» Activity
Note each line in the data holding the string "millimetres" and report it.

[Dataset entries]
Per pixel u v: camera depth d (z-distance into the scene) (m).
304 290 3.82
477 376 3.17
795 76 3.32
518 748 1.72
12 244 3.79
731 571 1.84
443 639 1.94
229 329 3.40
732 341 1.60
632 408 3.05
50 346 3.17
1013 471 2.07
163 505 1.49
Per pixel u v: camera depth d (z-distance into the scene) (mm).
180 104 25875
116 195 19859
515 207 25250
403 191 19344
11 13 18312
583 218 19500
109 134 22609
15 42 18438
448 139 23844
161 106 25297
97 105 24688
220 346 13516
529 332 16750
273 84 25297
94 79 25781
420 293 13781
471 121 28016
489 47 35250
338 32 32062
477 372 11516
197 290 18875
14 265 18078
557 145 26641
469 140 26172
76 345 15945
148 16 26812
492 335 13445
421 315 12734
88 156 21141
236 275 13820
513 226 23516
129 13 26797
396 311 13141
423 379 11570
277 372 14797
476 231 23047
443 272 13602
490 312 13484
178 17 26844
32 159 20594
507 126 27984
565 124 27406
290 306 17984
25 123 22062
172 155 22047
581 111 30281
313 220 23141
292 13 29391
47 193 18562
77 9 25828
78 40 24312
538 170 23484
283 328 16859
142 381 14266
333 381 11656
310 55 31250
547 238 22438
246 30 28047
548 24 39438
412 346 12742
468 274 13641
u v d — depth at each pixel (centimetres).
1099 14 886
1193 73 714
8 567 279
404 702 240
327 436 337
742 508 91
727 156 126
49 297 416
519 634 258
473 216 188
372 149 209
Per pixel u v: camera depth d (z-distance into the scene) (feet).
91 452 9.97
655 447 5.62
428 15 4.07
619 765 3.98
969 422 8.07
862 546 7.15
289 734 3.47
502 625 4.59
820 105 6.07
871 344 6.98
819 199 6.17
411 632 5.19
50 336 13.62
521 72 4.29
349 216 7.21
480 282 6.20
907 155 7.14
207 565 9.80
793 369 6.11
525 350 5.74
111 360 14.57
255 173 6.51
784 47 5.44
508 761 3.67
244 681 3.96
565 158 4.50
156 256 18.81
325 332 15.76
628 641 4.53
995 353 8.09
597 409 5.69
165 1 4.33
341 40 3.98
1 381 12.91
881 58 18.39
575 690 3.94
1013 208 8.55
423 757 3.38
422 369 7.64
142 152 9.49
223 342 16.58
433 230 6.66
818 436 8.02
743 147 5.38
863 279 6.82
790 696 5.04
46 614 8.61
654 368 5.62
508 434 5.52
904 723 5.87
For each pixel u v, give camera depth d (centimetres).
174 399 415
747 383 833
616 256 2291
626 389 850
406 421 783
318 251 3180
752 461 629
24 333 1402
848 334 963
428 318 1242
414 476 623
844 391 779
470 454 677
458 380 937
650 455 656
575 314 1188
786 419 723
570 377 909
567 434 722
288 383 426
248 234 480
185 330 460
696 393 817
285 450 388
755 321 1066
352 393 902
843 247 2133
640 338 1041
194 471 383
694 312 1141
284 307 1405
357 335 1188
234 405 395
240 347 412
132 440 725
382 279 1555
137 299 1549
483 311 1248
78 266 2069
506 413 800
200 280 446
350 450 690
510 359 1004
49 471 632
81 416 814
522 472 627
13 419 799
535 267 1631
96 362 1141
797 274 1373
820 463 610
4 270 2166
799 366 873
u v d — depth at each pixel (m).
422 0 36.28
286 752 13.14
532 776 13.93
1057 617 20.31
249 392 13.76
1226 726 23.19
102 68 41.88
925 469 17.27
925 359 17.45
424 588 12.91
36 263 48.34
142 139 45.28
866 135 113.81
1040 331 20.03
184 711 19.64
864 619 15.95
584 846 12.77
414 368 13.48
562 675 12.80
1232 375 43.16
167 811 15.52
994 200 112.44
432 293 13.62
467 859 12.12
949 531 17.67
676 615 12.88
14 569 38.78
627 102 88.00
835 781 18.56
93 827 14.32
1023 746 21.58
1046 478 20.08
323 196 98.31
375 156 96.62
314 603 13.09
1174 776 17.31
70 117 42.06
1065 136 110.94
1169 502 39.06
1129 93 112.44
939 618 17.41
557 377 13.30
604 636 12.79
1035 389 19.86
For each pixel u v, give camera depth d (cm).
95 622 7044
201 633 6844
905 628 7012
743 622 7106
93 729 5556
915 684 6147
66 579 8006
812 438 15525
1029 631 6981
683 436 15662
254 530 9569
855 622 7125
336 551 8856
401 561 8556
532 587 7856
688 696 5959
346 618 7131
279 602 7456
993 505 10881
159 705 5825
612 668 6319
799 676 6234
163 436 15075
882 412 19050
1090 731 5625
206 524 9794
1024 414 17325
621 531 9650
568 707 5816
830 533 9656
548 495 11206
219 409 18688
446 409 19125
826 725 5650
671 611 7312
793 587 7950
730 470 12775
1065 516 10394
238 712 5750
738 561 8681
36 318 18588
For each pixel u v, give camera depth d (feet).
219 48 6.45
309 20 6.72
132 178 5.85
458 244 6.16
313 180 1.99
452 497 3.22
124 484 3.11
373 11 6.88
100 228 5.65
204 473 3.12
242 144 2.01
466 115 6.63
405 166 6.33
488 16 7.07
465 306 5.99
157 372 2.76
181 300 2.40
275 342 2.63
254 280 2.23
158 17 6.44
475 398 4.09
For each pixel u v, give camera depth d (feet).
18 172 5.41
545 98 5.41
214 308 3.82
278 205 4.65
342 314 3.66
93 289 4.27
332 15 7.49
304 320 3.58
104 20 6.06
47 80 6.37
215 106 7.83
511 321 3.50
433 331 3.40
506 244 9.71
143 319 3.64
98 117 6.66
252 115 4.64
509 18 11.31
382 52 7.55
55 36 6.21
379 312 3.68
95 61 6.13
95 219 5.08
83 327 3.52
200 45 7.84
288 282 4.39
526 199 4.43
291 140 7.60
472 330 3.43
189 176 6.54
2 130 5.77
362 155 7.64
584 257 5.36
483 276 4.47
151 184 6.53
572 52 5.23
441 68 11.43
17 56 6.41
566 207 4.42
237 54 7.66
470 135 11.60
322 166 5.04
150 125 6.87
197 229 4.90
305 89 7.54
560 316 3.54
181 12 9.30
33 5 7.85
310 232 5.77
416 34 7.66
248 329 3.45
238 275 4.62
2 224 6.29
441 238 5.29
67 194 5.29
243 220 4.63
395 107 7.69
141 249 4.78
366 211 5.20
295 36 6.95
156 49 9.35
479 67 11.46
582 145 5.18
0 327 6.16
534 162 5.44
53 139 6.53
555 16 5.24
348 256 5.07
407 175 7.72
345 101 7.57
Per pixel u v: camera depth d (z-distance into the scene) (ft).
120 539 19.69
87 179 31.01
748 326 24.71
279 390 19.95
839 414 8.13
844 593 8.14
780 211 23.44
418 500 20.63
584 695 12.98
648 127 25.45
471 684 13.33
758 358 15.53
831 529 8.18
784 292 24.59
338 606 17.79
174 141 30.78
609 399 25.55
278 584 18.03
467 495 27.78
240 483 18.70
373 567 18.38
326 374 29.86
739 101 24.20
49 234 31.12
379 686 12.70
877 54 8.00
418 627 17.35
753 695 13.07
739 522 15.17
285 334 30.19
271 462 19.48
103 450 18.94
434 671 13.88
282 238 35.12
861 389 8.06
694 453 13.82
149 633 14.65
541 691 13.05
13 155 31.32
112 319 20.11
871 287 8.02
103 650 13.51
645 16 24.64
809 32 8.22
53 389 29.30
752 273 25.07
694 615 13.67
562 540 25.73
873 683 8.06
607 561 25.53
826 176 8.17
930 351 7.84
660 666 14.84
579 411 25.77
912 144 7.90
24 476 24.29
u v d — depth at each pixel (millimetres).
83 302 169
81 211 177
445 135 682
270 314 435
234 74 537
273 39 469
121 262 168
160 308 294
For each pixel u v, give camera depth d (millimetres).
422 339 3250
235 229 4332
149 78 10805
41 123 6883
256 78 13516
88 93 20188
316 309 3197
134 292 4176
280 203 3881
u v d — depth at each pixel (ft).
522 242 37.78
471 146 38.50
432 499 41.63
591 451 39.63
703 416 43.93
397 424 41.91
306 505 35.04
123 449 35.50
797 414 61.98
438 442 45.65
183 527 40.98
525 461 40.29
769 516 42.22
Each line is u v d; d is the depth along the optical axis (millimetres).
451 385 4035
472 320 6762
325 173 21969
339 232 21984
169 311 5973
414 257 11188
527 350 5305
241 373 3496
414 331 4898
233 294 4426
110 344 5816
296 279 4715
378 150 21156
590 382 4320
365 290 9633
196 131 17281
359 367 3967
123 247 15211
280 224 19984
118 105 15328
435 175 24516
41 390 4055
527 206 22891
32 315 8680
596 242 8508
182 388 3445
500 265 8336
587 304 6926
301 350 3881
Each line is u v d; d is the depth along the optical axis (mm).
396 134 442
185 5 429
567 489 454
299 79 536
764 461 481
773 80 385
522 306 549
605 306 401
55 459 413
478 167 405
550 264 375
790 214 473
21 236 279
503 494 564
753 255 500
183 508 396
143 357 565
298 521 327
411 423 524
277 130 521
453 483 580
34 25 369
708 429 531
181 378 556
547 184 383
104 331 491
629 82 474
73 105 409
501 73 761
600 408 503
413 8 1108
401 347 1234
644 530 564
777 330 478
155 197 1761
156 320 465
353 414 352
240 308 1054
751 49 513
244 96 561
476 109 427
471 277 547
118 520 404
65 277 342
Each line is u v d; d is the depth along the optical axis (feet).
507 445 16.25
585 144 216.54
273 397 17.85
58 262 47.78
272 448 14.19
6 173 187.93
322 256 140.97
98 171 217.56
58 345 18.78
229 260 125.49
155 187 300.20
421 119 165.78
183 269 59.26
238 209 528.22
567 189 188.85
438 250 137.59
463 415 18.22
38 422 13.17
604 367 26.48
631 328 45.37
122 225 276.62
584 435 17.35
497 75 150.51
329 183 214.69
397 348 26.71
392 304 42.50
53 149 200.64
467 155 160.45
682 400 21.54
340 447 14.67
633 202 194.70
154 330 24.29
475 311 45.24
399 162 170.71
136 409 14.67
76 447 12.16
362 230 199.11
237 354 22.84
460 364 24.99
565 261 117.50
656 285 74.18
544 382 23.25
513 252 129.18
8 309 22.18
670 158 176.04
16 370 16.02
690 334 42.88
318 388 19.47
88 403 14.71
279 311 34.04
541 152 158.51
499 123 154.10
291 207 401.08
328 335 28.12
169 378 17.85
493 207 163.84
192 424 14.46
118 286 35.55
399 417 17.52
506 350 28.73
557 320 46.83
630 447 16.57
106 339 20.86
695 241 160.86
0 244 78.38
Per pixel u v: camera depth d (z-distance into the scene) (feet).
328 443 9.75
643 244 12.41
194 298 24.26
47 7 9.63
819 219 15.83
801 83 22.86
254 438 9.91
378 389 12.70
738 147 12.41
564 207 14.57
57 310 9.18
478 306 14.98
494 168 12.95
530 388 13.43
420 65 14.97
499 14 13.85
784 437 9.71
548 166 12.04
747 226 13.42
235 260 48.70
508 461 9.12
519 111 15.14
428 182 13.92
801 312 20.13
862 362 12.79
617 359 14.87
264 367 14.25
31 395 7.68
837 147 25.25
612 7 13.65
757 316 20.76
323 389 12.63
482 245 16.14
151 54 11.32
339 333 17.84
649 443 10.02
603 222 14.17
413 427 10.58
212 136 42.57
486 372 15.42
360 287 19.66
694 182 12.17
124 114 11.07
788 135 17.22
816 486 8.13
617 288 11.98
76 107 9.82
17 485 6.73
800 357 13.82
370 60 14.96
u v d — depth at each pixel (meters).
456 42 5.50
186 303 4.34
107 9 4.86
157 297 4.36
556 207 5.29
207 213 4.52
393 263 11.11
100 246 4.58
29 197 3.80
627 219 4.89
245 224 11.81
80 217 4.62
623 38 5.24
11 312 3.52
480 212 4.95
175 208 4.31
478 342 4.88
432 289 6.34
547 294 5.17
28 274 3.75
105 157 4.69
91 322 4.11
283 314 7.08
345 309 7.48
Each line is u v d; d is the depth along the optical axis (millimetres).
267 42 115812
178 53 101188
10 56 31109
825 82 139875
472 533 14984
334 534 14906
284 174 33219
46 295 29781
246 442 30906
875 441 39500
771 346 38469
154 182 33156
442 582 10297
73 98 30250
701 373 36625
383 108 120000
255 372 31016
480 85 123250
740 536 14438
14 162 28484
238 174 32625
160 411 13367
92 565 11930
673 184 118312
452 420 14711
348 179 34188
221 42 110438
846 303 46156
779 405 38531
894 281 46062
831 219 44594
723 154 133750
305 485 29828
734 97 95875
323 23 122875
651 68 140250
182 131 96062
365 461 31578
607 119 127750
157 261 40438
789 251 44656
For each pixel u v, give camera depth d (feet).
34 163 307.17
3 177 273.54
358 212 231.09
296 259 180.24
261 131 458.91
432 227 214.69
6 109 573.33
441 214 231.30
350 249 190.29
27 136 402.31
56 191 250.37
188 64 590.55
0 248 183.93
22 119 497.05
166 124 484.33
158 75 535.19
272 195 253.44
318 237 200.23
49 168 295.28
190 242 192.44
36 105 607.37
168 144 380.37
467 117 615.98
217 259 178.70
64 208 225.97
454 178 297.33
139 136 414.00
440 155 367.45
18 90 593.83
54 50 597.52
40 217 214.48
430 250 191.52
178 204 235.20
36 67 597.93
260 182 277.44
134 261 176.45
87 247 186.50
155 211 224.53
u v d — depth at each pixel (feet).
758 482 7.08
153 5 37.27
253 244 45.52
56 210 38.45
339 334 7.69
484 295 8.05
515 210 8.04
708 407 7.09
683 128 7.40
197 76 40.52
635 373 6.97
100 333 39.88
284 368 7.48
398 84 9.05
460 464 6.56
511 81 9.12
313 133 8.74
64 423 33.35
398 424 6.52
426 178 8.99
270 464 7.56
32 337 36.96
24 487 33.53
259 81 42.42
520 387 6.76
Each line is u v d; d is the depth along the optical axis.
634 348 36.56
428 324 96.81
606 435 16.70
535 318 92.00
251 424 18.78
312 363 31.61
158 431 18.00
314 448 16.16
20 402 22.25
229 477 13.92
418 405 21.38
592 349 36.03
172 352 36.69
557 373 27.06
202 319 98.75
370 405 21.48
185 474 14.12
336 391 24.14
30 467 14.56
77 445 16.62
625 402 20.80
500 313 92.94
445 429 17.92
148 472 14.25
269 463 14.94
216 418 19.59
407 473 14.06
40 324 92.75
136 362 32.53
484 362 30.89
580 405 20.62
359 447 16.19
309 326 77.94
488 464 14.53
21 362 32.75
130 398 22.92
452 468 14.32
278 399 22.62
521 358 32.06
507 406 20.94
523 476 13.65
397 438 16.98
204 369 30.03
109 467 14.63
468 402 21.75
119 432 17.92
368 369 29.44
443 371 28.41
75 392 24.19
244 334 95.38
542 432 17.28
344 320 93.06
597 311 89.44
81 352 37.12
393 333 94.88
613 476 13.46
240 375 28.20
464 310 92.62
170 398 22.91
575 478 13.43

» The completed task
u v d — depth at each pixel (millimetres).
For each pixel u v, give camera depth d (millimetres).
Each line is u v d; d is the depth along the optical axis (millimetres).
Each line is u v d; d is the depth along the optical axis (millimetres).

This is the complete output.